I’m a big ole sucker for this scene, in which the Grinch’s heart grows three sizes:
And the Grinch, with his Grinch-feet ice cold in the snow,
stood puzzling and puzzling, how could it be so?
It came without ribbons. It came without tags.
It came without packages, boxes or bags.
And he puzzled and puzzled ’till his puzzler was sore.
Then the Grinch thought of something he hadn’t before.
What if Christmas, he thought, doesn’t come from a store.
What if Christmas, perhaps, means a little bit more.

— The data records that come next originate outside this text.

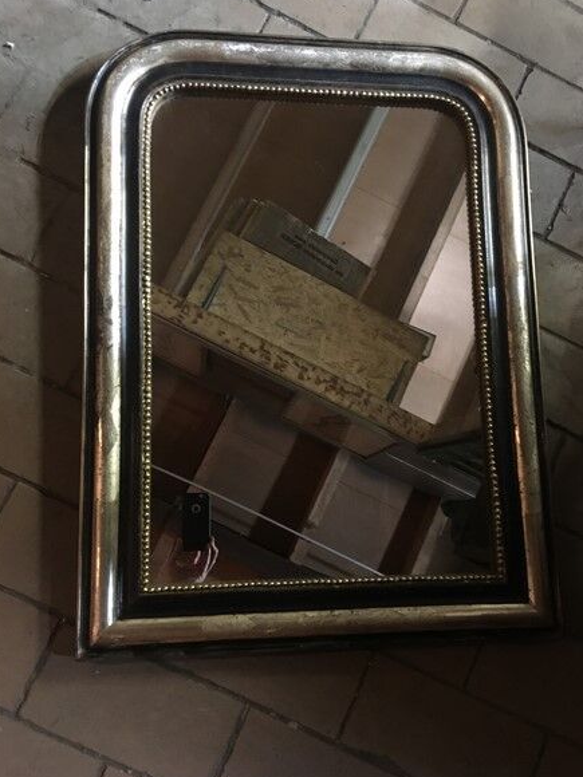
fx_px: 674
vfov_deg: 60.0
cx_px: 295
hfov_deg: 46.8
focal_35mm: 30
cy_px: 395
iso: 400
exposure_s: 1/17
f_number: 2.2
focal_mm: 4.15
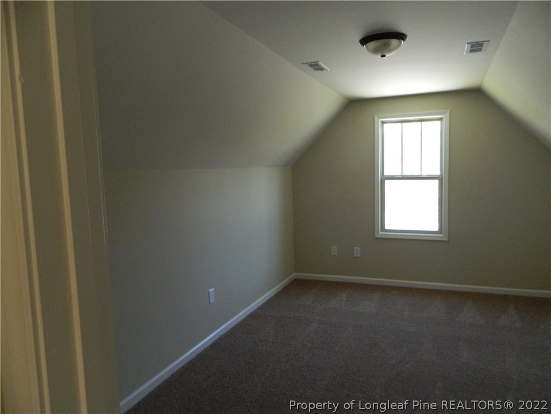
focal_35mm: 25
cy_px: 207
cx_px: 276
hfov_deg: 69.4
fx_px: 398
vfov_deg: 54.9
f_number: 3.1
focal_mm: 4.5
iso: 400
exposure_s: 1/100
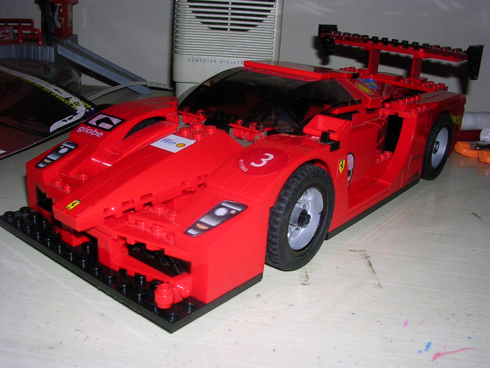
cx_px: 245
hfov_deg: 49.0
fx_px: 538
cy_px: 184
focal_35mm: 38
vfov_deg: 37.7
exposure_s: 1/60.1
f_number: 5.6
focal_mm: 5.8
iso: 50
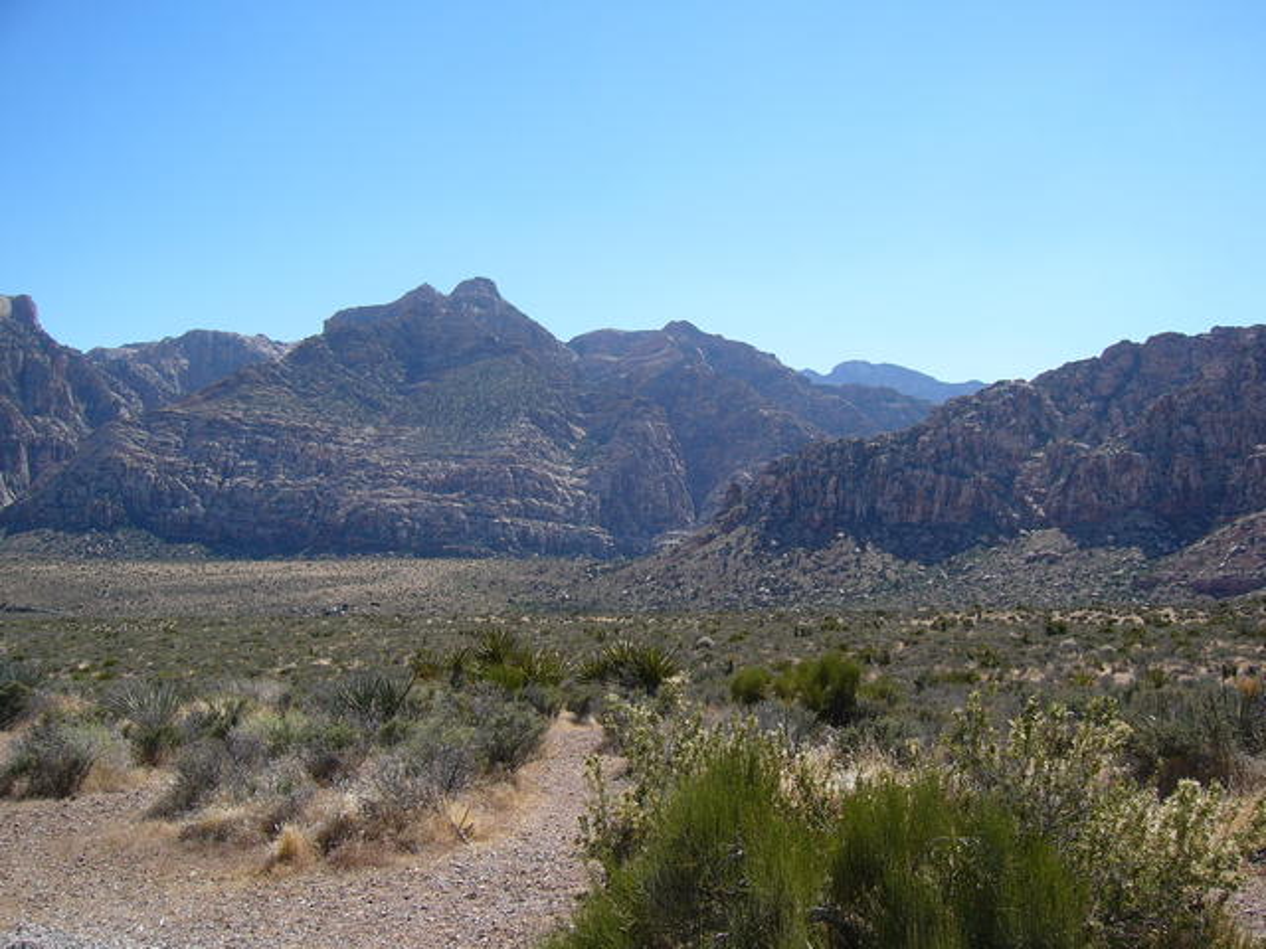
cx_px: 633
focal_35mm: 35
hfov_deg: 52.6
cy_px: 474
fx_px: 1280
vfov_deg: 40.7
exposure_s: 1/160
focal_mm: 5.8
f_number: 8
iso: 50
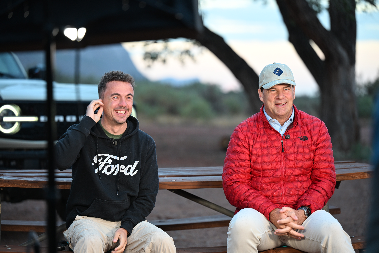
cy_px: 126
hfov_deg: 16.4
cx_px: 190
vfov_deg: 11.0
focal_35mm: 125
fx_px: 1316
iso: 160
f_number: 2.8
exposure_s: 1/20
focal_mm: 125
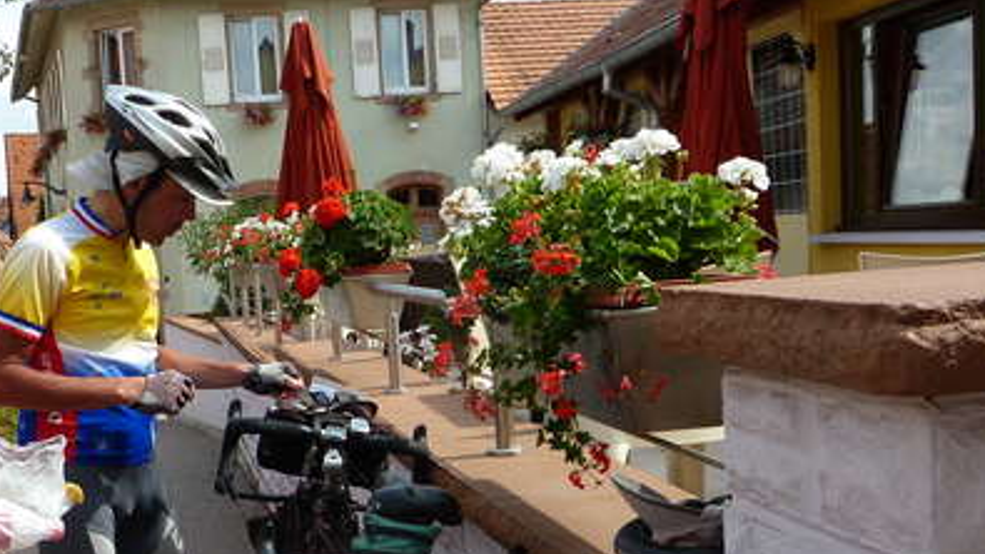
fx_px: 1253
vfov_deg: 24.7
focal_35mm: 48
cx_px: 332
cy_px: 392
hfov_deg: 42.4
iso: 80
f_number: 4
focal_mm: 4.7
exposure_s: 1/400
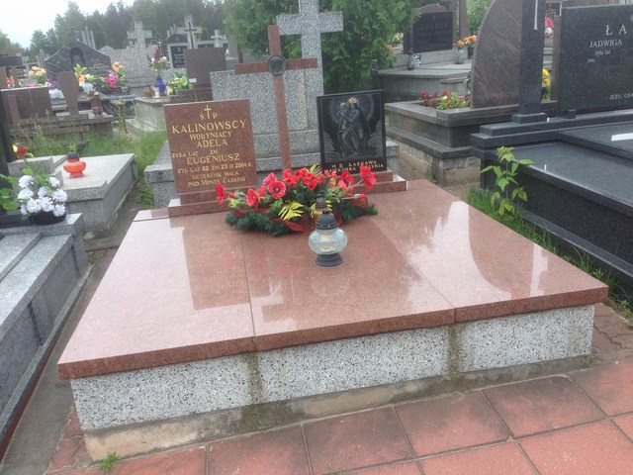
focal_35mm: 33
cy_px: 238
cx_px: 316
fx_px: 603
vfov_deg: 42.9
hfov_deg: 55.4
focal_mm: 4.12
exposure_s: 1/382
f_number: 2.4
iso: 50
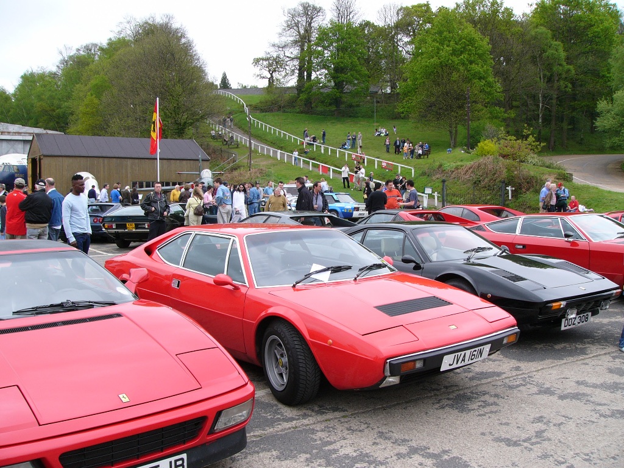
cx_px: 312
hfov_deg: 51.4
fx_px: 649
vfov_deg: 39.7
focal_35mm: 36
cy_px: 234
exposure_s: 1/125
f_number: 4
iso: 50
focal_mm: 6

– How the Grinch Stole Christmas, Dr. Seuss
So imagine my pure holiday glee when I saw these adorable sugar cookies, dyed Grinch green, with a perfect little red heart pressed into each one. I knew I had to make them!
If you’re looking for a baking project that is simple yet impactful for this Christmas season, this is it. These standard drop sugar cookies aren’t complicated, yet everyone loves the way they look! They’re tasty, as well!
TIP: Wilton makes the perfect edible hearts for this project. I found them at my local Party City.
TIP: To get that punchy Grinch-green color, I recommend using gel food coloring as opposed to traditional. It is more potent!


Grinch Heart Sugar Cookies
(Original recipe: Crazy For Crust)
3/4 C (170g) unsalted butter, room temperature
3/4 C (150g) granulated sugar
1 large egg
1 large egg yolk
1 tsp vanilla extract
1/2 tsp baking soda
1/2 tsp cream of tartar
1/2 tsp salt
2 C (248g) all-purpose flour
Green food coloring
Heart sprinkles
Preheat oven to 350°F. Line two cookie sheets with silicone baking mats or parchment paper.
Cream butter and sugar until the mixture is fluffy, about one minute. Add the egg, egg yolk, and vanilla and mix until smooth. Mix in baking soda, cream of tartar, and salt. Add flour and mix until cookie dough forms.
Add a few drops of green food coloring and stir to mix throughout. Add more as needed to get the bright green color you want.
Scoop 2 TBSP-sized balls 2-inches apart on cookie sheets. Bake for 11-15 minutes, or until the bottoms are just starting get golden and the top is no longer glossy. Press one heart sprinkle on each cookie as soon as they come out of the oven (don’t wait for them to cool or the sprinkle may not stick properly).
Cool at least 10 minutes on cookie sheet before removing. Store in an airtight container for up to 3 days or freeze for up to a month.